CI sono momenti in cui il tennis giocato viene messo da parte, come nel caso recente agli Us Open. Su Sinner si è scatenata una bufera a dir poco spinosa.
C’è chi con le parole riesce a conquistare platee, e chi invece lascia che siano i colpi sul campo a costruirne la reputazione. Jannik Sinner appartiene senza dubbio alla seconda categoria. L’altoatesino, numero uno del mondo, ha dimostrato negli anni di non amare particolarmente i riflettori lontani dal terreno di gioco. Riservato per indole, incline più al lavoro quotidiano che alla sovraesposizione mediatica, spesso si trova a dover fronteggiare domande che esulano dal tennis giocato e che lo costringono a uscire dalla sua zona di comfort. Il risultato, però, è quasi sempre lo stesso: anche quando appare sorpreso o imbarazzato, Sinner riesce a trasformare il momento in un’occasione di leggerezza, strappando sorrisi e smorzando le tensioni. È una delle qualità che lo rendono così popolare, non solo tra i tifosi italiani, ma anche sul circuito internazionale.

Del resto, la sua immagine va ben oltre la linea di fondo campo. Sinner è ormai diventato un uomo-simbolo dello sport tricolore, scelto da decine di brand che ne hanno fatto il volto delle proprie campagne: dal caffè agli spaghetti, passando per la telefonia fino agli sponsor tecnici. Una presenza capillare che non lascia indifferenti, perché se da un lato rafforza la sua aura da campione globale, dall’altro finisce per suscitare qualche mugugno, soprattutto tra chi ritiene che il tennis rischi di passare in secondo piano rispetto alle logiche di marketing. Non è la prima volta, infatti, che il rapporto tra Sinner e i marchi che lo accompagnano diventa argomento di discussione. Eppure, lui stesso continua a mantenere il profilo di sempre: umile, sorridente, pronto a ridimensionare il clamore mediatico con poche parole e tanta ironia.

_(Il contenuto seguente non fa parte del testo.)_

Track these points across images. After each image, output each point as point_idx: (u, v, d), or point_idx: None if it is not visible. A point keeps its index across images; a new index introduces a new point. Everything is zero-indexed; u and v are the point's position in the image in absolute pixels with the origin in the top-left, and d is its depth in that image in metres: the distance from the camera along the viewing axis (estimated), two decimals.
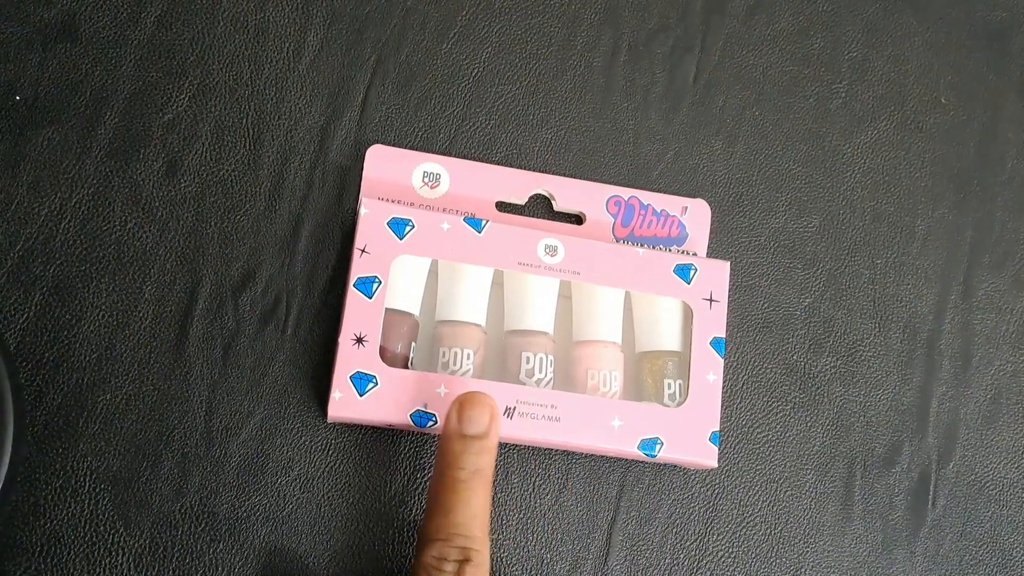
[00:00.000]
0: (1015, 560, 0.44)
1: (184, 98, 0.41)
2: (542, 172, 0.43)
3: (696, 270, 0.41)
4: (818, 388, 0.44)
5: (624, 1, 0.46)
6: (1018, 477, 0.45)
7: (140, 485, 0.38)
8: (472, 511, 0.35)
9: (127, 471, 0.38)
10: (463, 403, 0.36)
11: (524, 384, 0.39)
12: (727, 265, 0.41)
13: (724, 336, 0.41)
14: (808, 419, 0.43)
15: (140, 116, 0.40)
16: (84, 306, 0.39)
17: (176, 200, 0.40)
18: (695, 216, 0.43)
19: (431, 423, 0.37)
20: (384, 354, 0.38)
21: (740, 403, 0.43)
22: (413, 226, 0.39)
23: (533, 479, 0.41)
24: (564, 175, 0.43)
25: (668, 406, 0.40)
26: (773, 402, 0.43)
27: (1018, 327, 0.47)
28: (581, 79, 0.45)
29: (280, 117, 0.41)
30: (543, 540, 0.40)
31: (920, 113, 0.48)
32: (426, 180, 0.41)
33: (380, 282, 0.38)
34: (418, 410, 0.37)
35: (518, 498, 0.41)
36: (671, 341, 0.41)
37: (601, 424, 0.39)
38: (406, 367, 0.39)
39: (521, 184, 0.42)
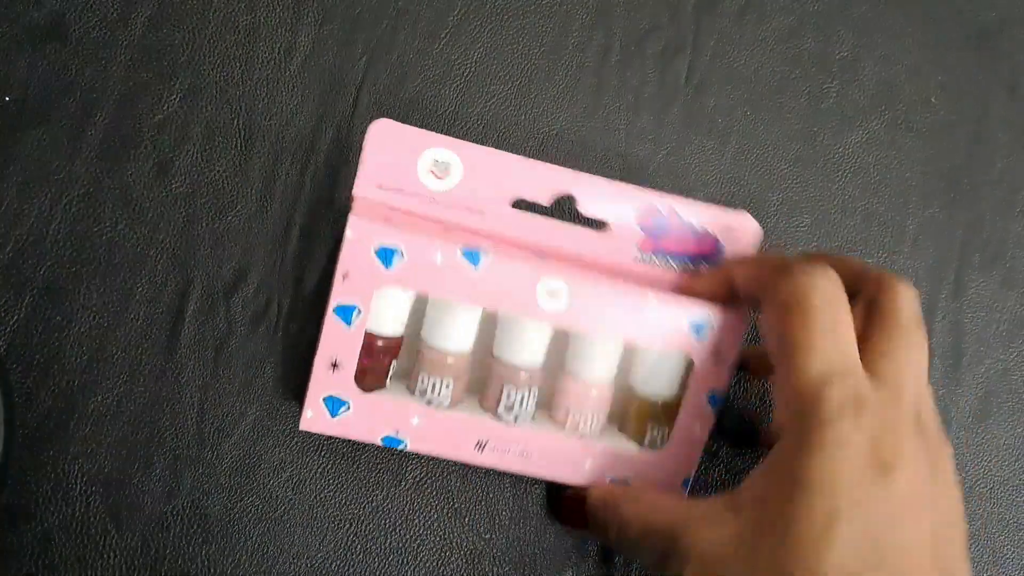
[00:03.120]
0: (1006, 558, 0.44)
1: (175, 99, 0.41)
2: (569, 167, 0.39)
3: (712, 327, 0.37)
4: None
5: (615, 1, 0.46)
6: (1009, 475, 0.45)
7: (132, 487, 0.38)
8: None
9: (119, 473, 0.38)
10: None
11: (501, 418, 0.38)
12: (747, 324, 0.38)
13: (724, 391, 0.38)
14: None
15: (130, 117, 0.40)
16: (74, 308, 0.39)
17: (167, 201, 0.40)
18: (736, 235, 0.39)
19: (401, 447, 0.37)
20: (363, 364, 0.37)
21: (733, 403, 0.43)
22: (403, 256, 0.35)
23: (526, 476, 0.41)
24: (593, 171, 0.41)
25: (645, 449, 0.39)
26: (766, 401, 0.43)
27: (1008, 326, 0.47)
28: (572, 79, 0.45)
29: (271, 118, 0.41)
30: (536, 539, 0.40)
31: (911, 113, 0.48)
32: (433, 169, 0.37)
33: (360, 311, 0.36)
34: (389, 435, 0.37)
35: (510, 497, 0.41)
36: (665, 388, 0.39)
37: (572, 463, 0.38)
38: (386, 377, 0.38)
39: (545, 180, 0.38)
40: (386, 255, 0.35)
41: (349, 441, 0.40)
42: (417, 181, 0.37)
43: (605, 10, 0.45)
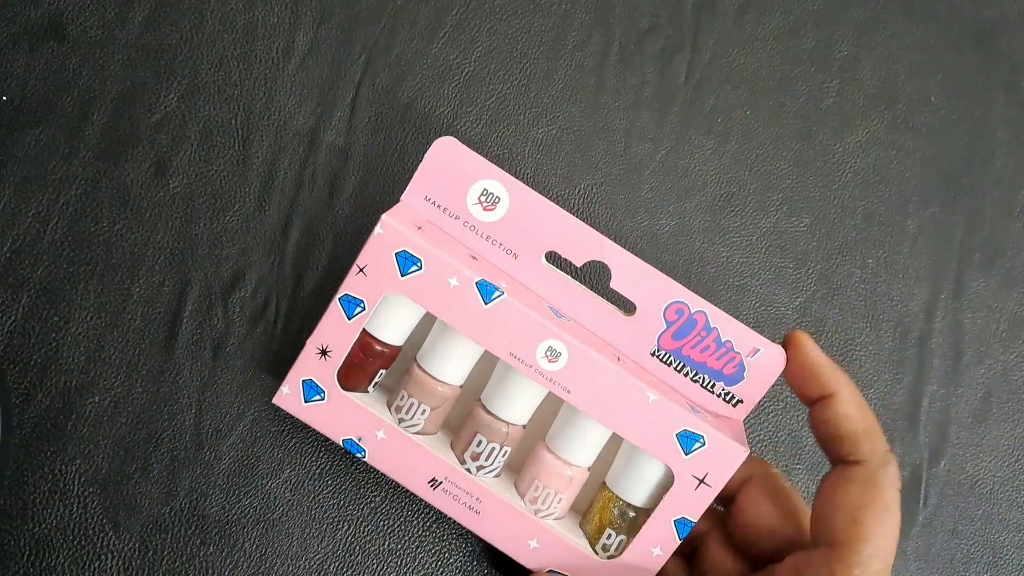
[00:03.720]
0: (1006, 558, 0.44)
1: (172, 98, 0.41)
2: (608, 236, 0.38)
3: (703, 445, 0.35)
4: None
5: (615, 0, 0.46)
6: (1009, 475, 0.45)
7: (129, 488, 0.38)
8: None
9: (116, 474, 0.38)
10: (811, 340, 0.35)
11: (464, 464, 0.37)
12: (743, 454, 0.35)
13: (694, 521, 0.36)
14: (799, 418, 0.43)
15: (128, 116, 0.40)
16: (72, 308, 0.38)
17: (165, 201, 0.40)
18: (763, 362, 0.36)
19: (360, 455, 0.36)
20: (354, 362, 0.37)
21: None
22: (420, 268, 0.34)
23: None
24: (626, 247, 0.40)
25: (596, 555, 0.37)
26: (765, 402, 0.43)
27: (1008, 325, 0.47)
28: (572, 79, 0.44)
29: (269, 117, 0.41)
30: None
31: (910, 112, 0.48)
32: (482, 199, 0.36)
33: (364, 308, 0.35)
34: (352, 439, 0.36)
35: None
36: (639, 495, 0.37)
37: (517, 539, 0.36)
38: (368, 385, 0.37)
39: (583, 242, 0.36)
40: (405, 262, 0.35)
41: None
42: (464, 205, 0.36)
43: (604, 9, 0.45)
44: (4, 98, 0.39)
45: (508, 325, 0.35)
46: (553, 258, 0.41)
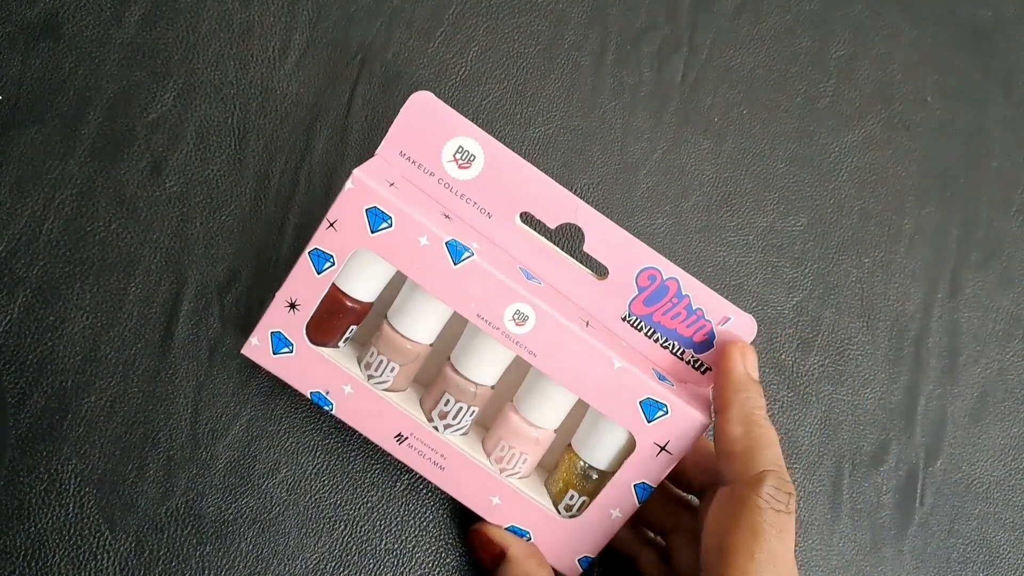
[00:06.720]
0: (1002, 557, 0.44)
1: (169, 97, 0.41)
2: (585, 198, 0.39)
3: (666, 414, 0.35)
4: (806, 387, 0.44)
5: (612, 0, 0.46)
6: (1005, 474, 0.45)
7: (126, 488, 0.38)
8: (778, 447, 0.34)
9: (112, 474, 0.38)
10: (746, 351, 0.35)
11: (432, 421, 0.37)
12: (705, 424, 0.35)
13: (654, 486, 0.36)
14: (796, 418, 0.44)
15: (124, 116, 0.40)
16: (68, 307, 0.38)
17: (161, 200, 0.40)
18: (734, 331, 0.37)
19: (328, 408, 0.37)
20: (323, 317, 0.36)
21: None
22: (390, 225, 0.34)
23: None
24: (600, 209, 0.41)
25: (559, 514, 0.37)
26: None
27: (1004, 325, 0.47)
28: (568, 78, 0.44)
29: (265, 116, 0.41)
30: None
31: (907, 112, 0.48)
32: (457, 156, 0.36)
33: (333, 263, 0.35)
34: (319, 392, 0.37)
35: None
36: (603, 459, 0.37)
37: (480, 495, 0.37)
38: (339, 340, 0.37)
39: (558, 204, 0.36)
40: (375, 218, 0.34)
41: (343, 442, 0.40)
42: (438, 162, 0.36)
43: (601, 9, 0.45)
44: (0, 97, 0.39)
45: (476, 286, 0.34)
46: (528, 219, 0.40)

Imbarazzo agli US Open, la domanda di Scanagatta e la risposta di Sinner
La scena si è ripetuta durante la conferenza stampa post match contro Vit Kopriva agli US Open. Tra le tante curiosità sul suo debutto e sulle sensazioni dopo l’esordio newyorkese, è arrivata una domanda inaspettata. Il direttore di Ubitennis, Ubaldo Scanagatta, ha posto l’accento sulla costante presenza degli sponsor nelle interviste di Sinner, definendo la situazione frustrante per i giornalisti. Noi giornalisti un po’ soffriamo quando vediamo che le tue interviste ci sono sempre solo quando hai uno sponsor dietro… Se uno non ha uno sponsor, il giornalista sta lì un anno ad aspettare, forse, di intervistarti – ha detto Scanagatta, incalzando il numero uno al mondo con un’ulteriore precisazione: “Vorrei sapere se questa frustrazione la capisci oppure no. Se uno non ha lo sponsor, l’intervista con te non ce l’ha mai, il giornalista deve venire alle conferenze stampa e basta. Vorrei sapere se per te questa cosa l’avverti, ti sembra una frustrazione comprensibile oppure no”.

A quel punto, la reazione di Sinner è stata tanto spontanea quanto efficace. Guardandosi intorno con un sorriso ironico, ha domandato: “Qua c’è lo sponsor?”. Poi ha aggiunto con tono pacato: “Io non lo so sinceramente, faccio le interviste dove mi dicono. Non è il mio lavoro…”. Una replica che ha raccolto risate e ha chiuso il siparietto, sottolineando ancora una volta la filosofia di Sinner: lui pensa a giocare, per il resto c’è uno staff che gestisce la comunicazione e gli accordi commerciali. Il tennis resta al centro, e la sua racchetta continuerà a essere il principale biglietto da visita.